__Task to complete__: Every record needs to be repeated exactly; its pictures do not.
═══ Provided material
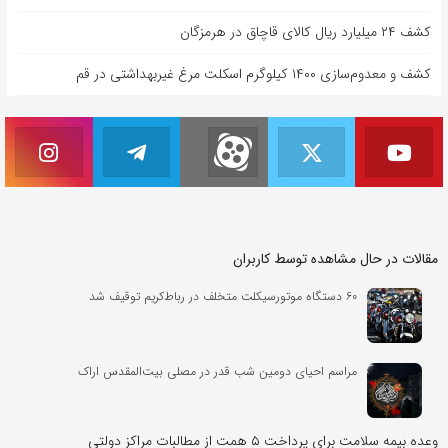
کشف ۲۴ میلیارد ریال کالای قاچاق در هرمزگان
کشف و معدوم‌سازی ۱۴۰۰ کیلوگرم اسکلت مرغ غیربهداشتی در قم
مقالات در حال مشاهده توسط کاربران
۶۰ دستگاه موتورسیکلت متخلف در رباط‌کریم توقیف شد
مراسم احیای دومین شب قدر در مصلی بیت‌المقدس اراک
وعده بیمه سلامت برای پرداخت ۵ همت از مطالبات مراکز دولتی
══════
__Finished exercise__:
کشف ۲۴ میلیارد ریال کالای قاچاق در هرمزگان
کشف و معدوم‌سازی ۱۴۰۰ کیلوگرم اسکلت مرغ غیربهداشتی در قم
مقالات در حال مشاهده توسط کاربران
۶۰ دستگاه موتورسیکلت متخلف در رباط‌کریم توقیف شد
مراسم احیای دومین شب قدر در مصلی بیت‌المقدس اراک
وعده بیمه سلامت برای پرداخت ۵ همت از مطالبات مراکز دولتی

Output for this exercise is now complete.